In the defense of Fort Desperate, the 15th Arkansas was joined by two gun detachments of Company B, First Mississippi Artillery Regiment, with their two twelve-pounder guns and about twenty-five men. These two guns were Johnson's only artillery. At the beginning of the battle, Johnson had a total of 262 enlisted men and 31 officers. At certain times small detachments of several other units were also under Johnson's command, and were used as a reserve, seeing little action. The men of the 15th Arkansas were at the front without relief throughout the siege.
To describe the activities at Fort Desperate during the battles and siege, it is best to present the original account written by it's commander. Two months after the surrender, while a prisoner in New Orleans, Colonel Johnson wrote a detailed and absolutely fascinating account of the action at Fort Desperate. You can read it here in it's entirety, and see images of the original report pages:
See a collection of photographs and maps relating to the defense of Fort Desperate.

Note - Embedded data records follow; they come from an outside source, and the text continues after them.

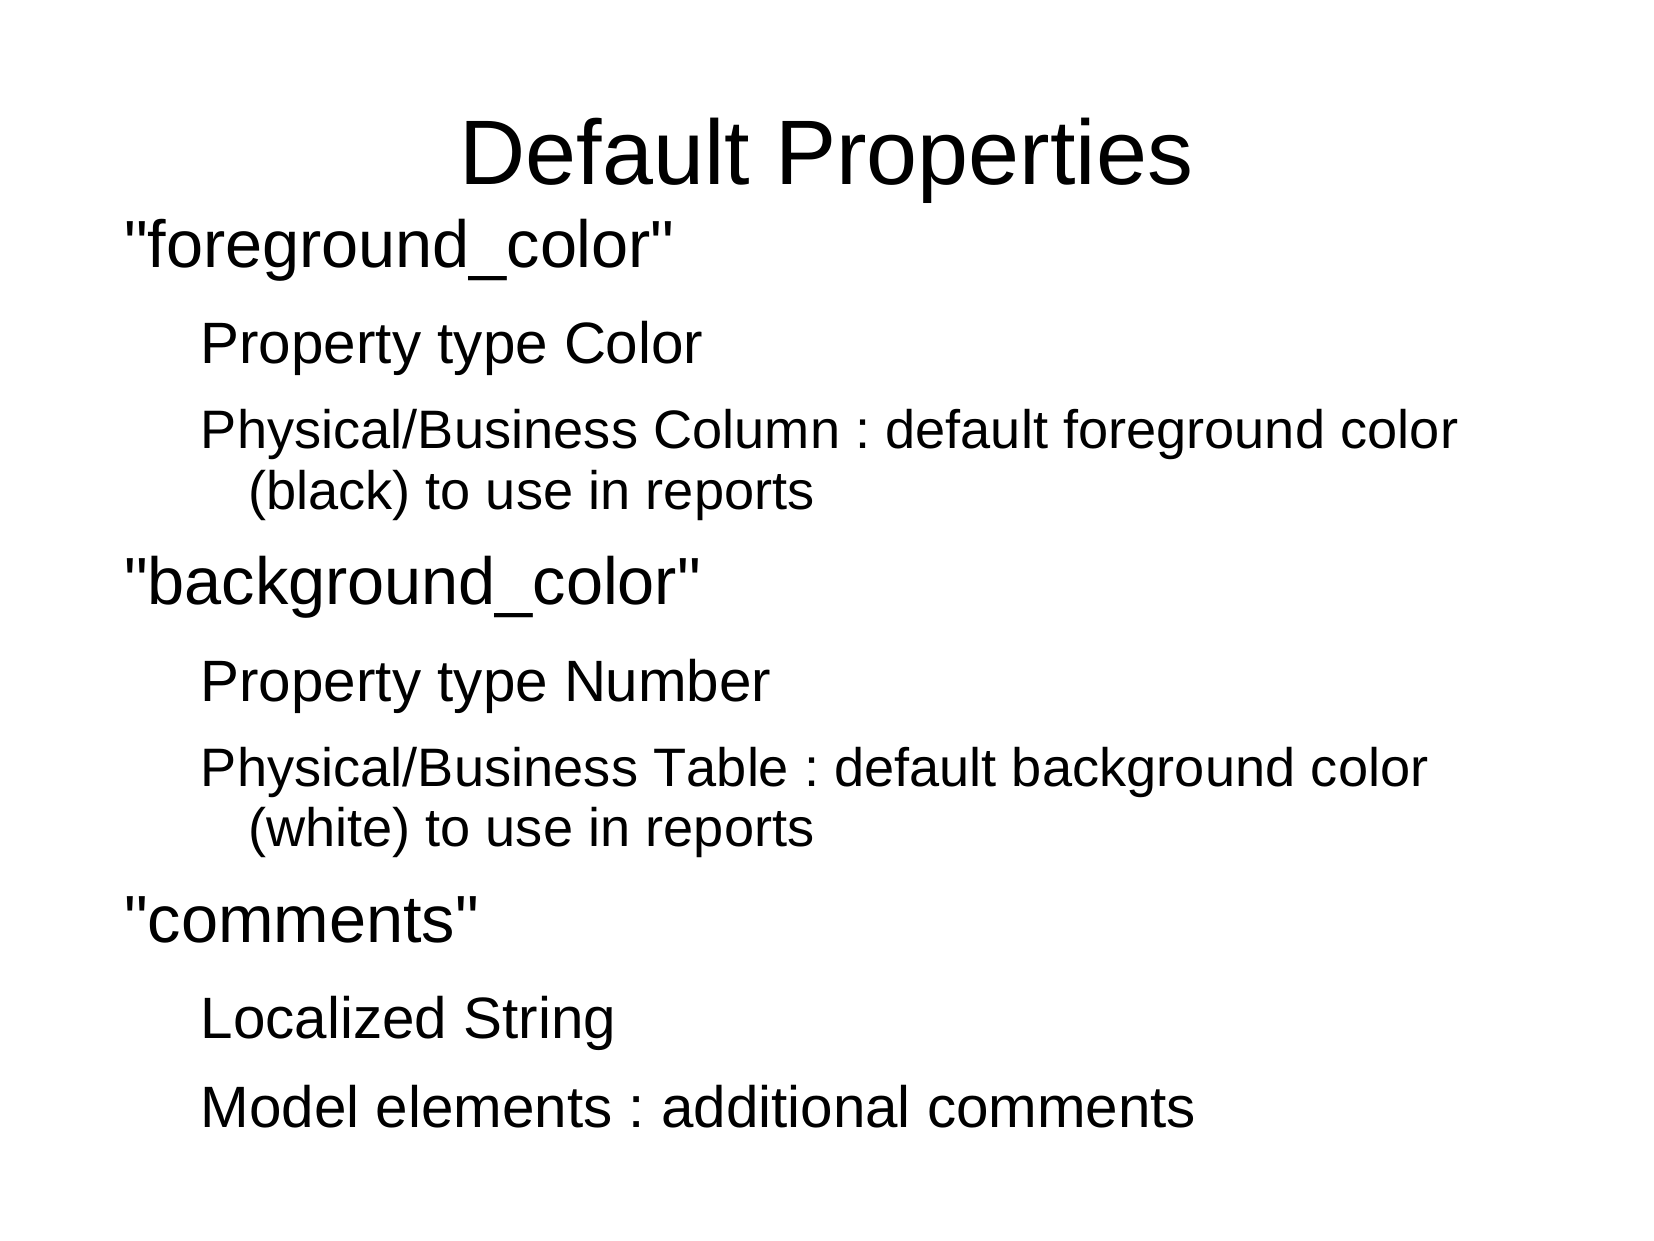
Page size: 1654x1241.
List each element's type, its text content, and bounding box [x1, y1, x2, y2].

title Default Properties [82, 49, 1571, 257]
list "foreground_color" Property type Color Physical/Business Column : default foreground color (black) to use in reports "background_color" Property type Number Physical/Business Table : default background color (white) to use in reports "comments" Localized String Model elements : additional comments [106, 206, 1595, 1211]
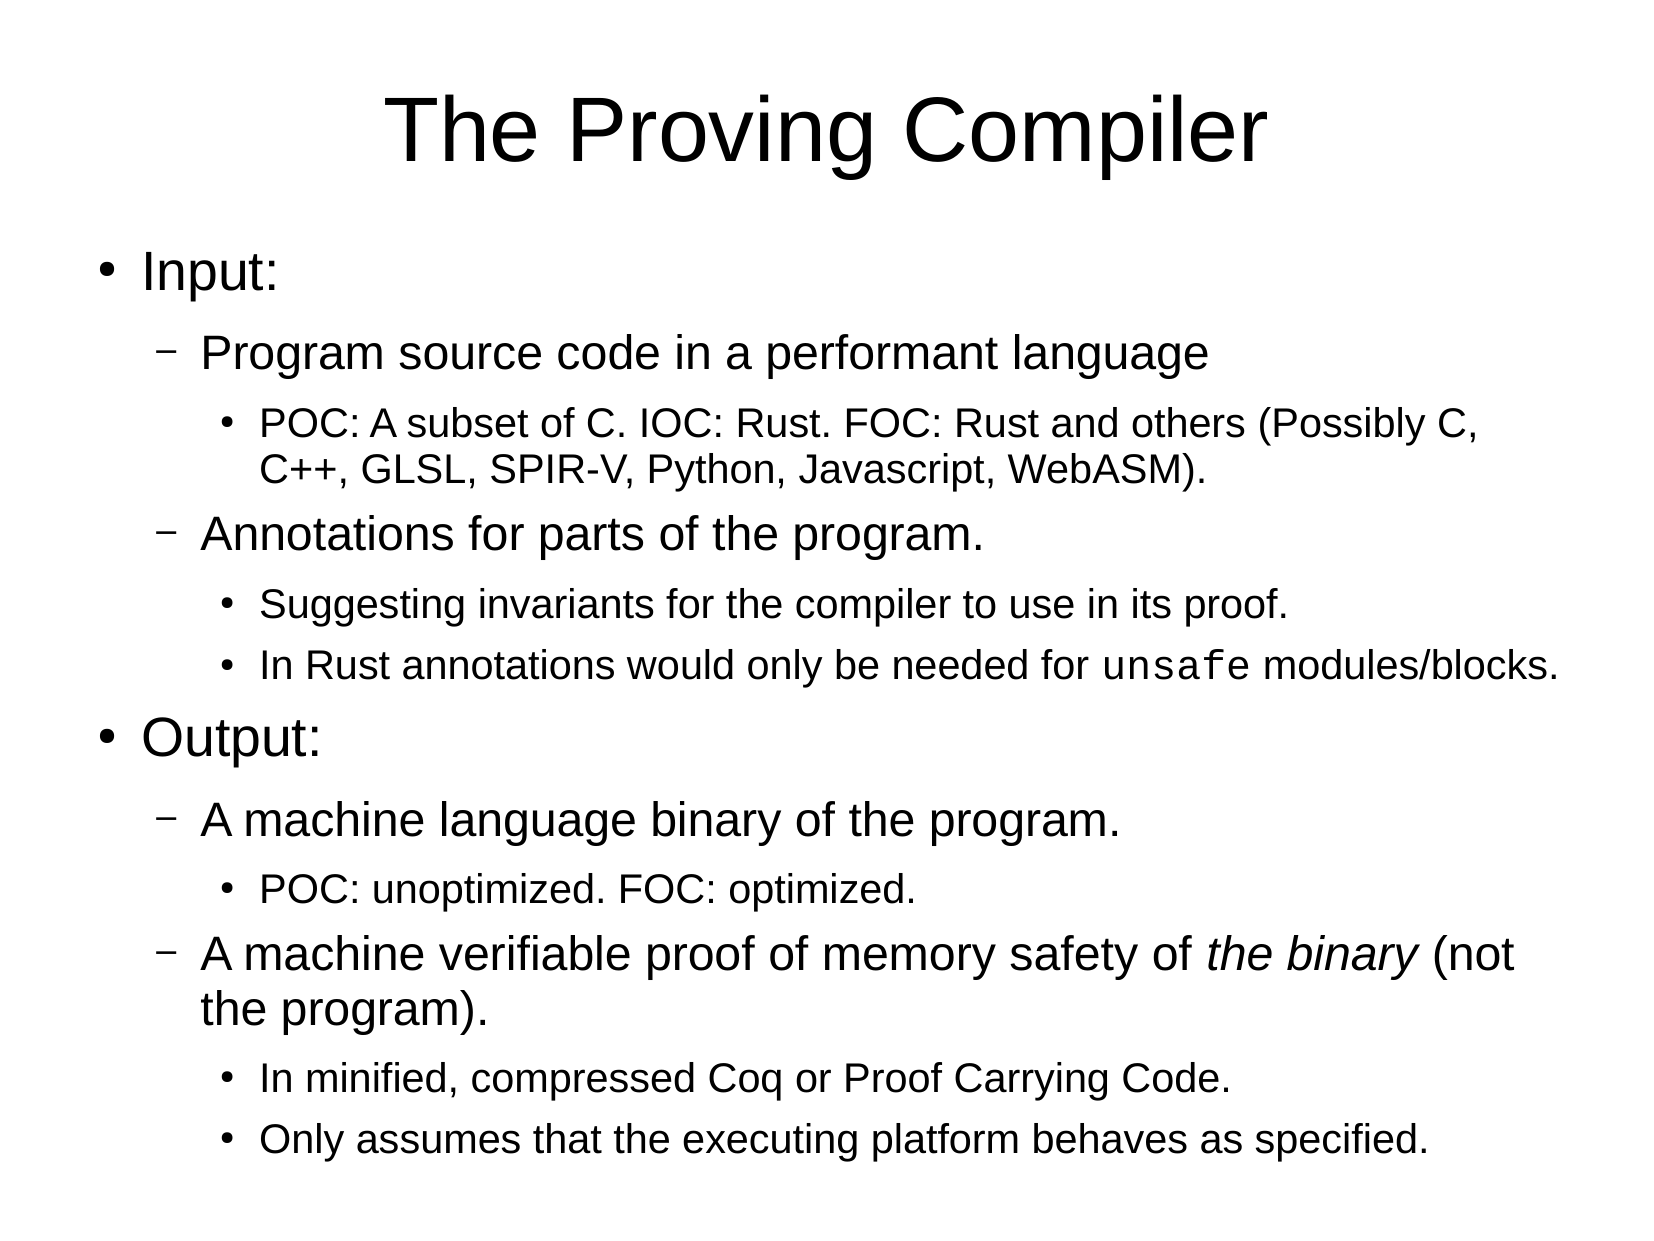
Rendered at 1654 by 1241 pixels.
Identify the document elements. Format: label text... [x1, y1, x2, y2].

list Input: Program source code in a performant language POC: A subset of C. IOC: Rust. FOC: Rust and others (Possibly C, C++, GLSL, SPIR-V, Python, Javascript, WebASM). Annotations for parts of the program. Suggesting invariants for the compiler to use in its proof. In Rust annotations would only be needed for unsafe modules/blocks. Output: A machine language binary of the program. POC: unoptimized. FOC: optimized. A machine verifiable proof of memory safety of the binary (not the program). In minified, compressed Coq or Proof Carrying Code. Only assumes that the executing platform behaves as specified. [82, 240, 1571, 1186]
title The Proving Compiler [82, 49, 1571, 211]
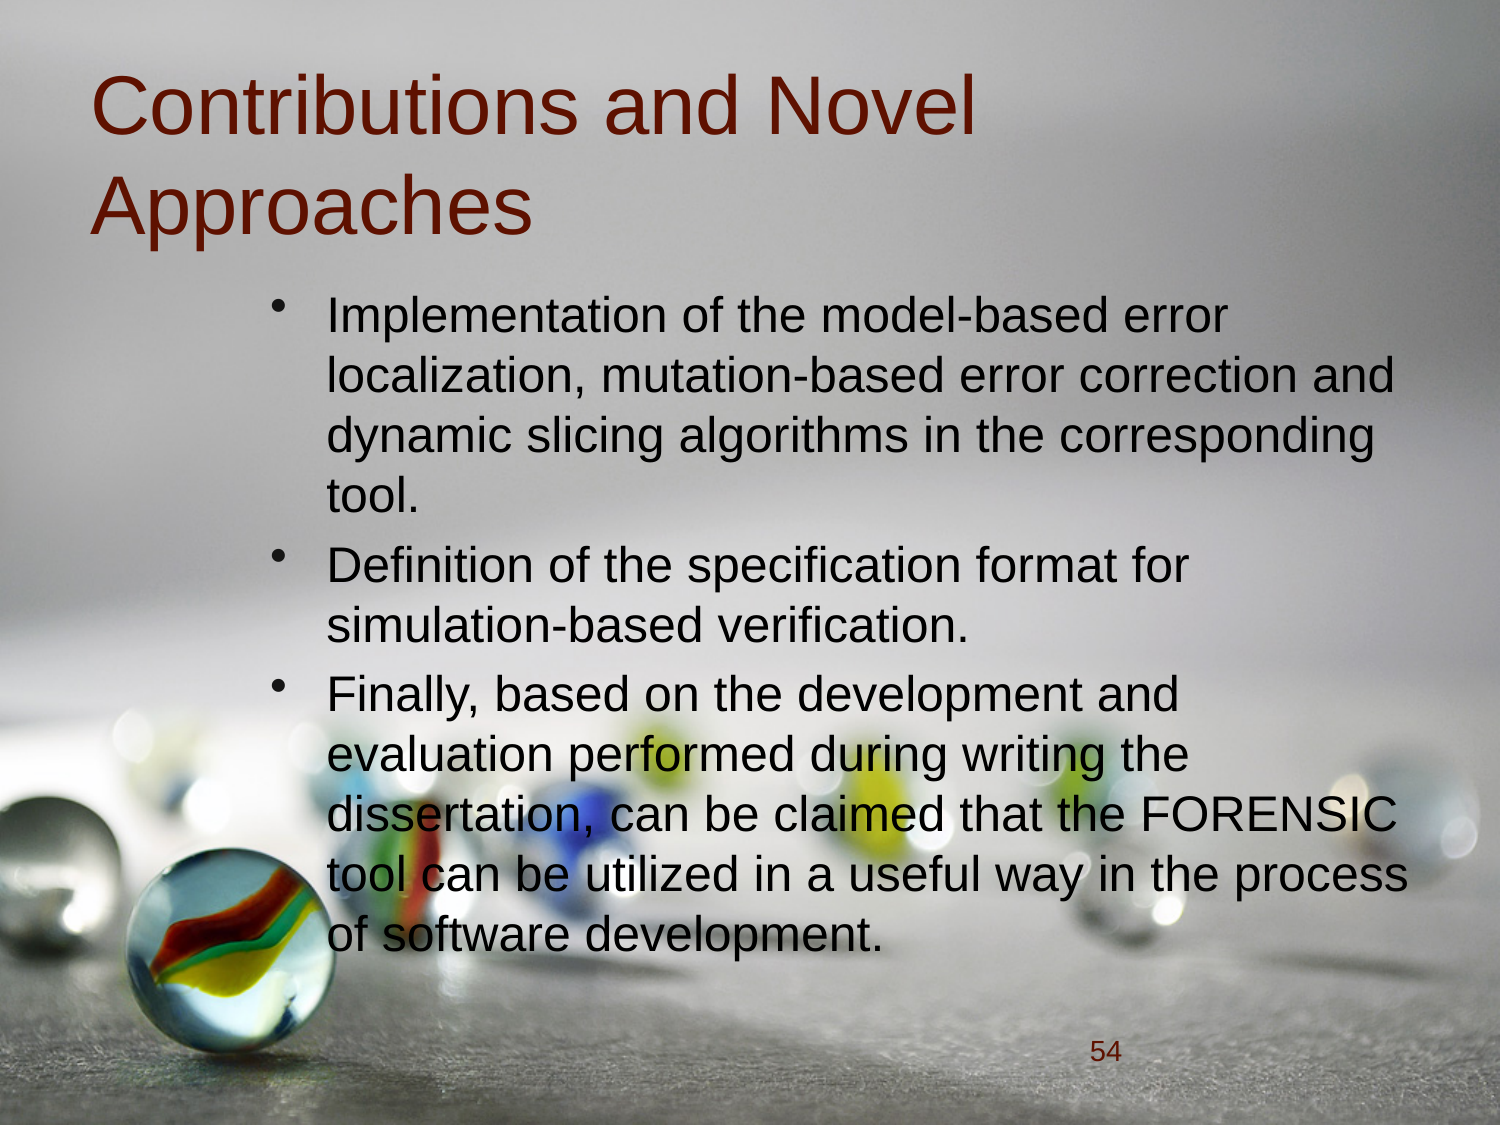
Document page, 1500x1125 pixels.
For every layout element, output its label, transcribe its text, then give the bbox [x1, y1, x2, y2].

title Contributions and Novel Approaches [75, 57, 1425, 245]
picture [0, 0, 1500, 1125]
list Implementation of the model-based error localization, mutation-based error correction and dynamic slicing algorithms in the corresponding tool. Definition of the specification format for simulation-based verification. Finally, based on the development and evaluation performed during writing the dissertation, can be claimed that the FORENSIC tool can be utilized in a useful way in the process of software development. [255, 274, 1425, 1066]
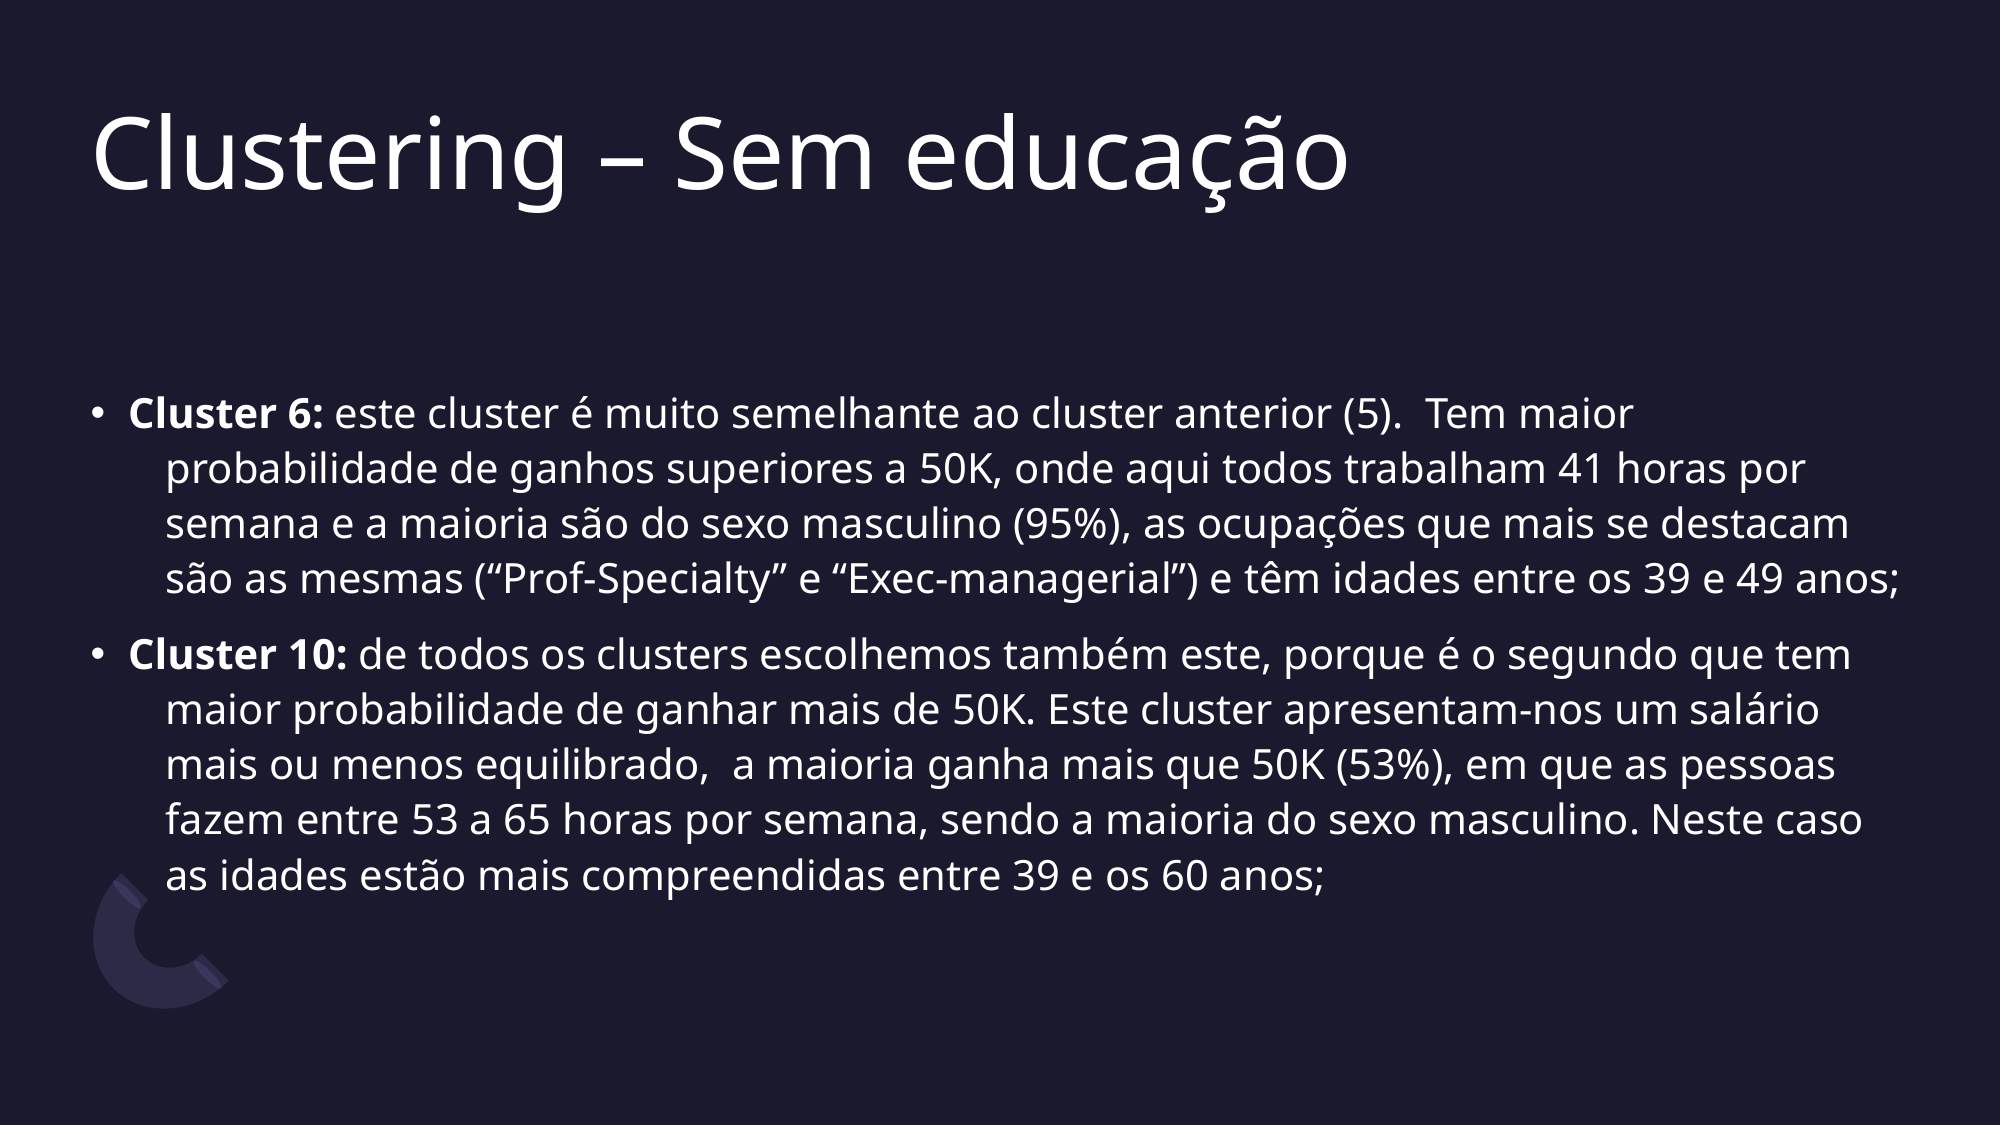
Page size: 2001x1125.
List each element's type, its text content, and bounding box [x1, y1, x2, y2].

list Cluster 6: este cluster é muito semelhante ao cluster anterior (5). Tem maior probabilidade de ganhos superiores a 50K, onde aqui todos trabalham 41 horas por semana e a maioria são do sexo masculino (95%), as ocupações que mais se destacam são as mesmas (“Prof-Specialty” e “Exec-managerial”) e têm idades entre os 39 e 49 anos; Cluster 10: de todos os clusters escolhemos também este, porque é o segundo que tem maior probabilidade de ganhar mais de 50K. Este cluster apresentam-nos um salário mais ou menos equilibrado, a maioria ganha mais que 50K (53%), em que as pessoas fazem entre 53 a 65 horas por semana, sendo a maioria do sexo masculino. Neste caso as idades estão mais compreendidas entre 39 e os 60 anos; [90, 382, 1910, 1035]
title Clustering – Sem educação [90, 90, 1910, 309]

After the Port Hudson surrender, the enlisted men were paroled but the officers were sent to various Northern prison camps, including Johnson's Island, Ohio. Read Col. Johnson's description of conditions at Johnson's Island.
John R. Hardy, a Confederate corporal who served in Company C, 15th Arkansas Regiment (Johnson's), wrote a letter from his Port Hudson camp to his sisters and other relatives in Arkansas, over the period of March 8th through March 11th, 1863. This was at a time just a little over two months before the start of the battle and siege, and his words reflect his doubts as to whether he would ever see his relatives again. See the letter and read a transcription here. John was wounded twice and captured at the surrender. Also see John R. Hardy's Confederate Service Record.
The remnants of Fort Desperate can still be seen at the Port Hudson State Historical Site. Although the area is now overgrown with timber and looks completely different, the earthworks and trenches are clearly identifiable, and you can easily understand it's advantageous position of being on high ground. Informative displays, including pictures, drawings and descriptive accounts, are provided at the site. Some of the materials presented here were obtained at the park.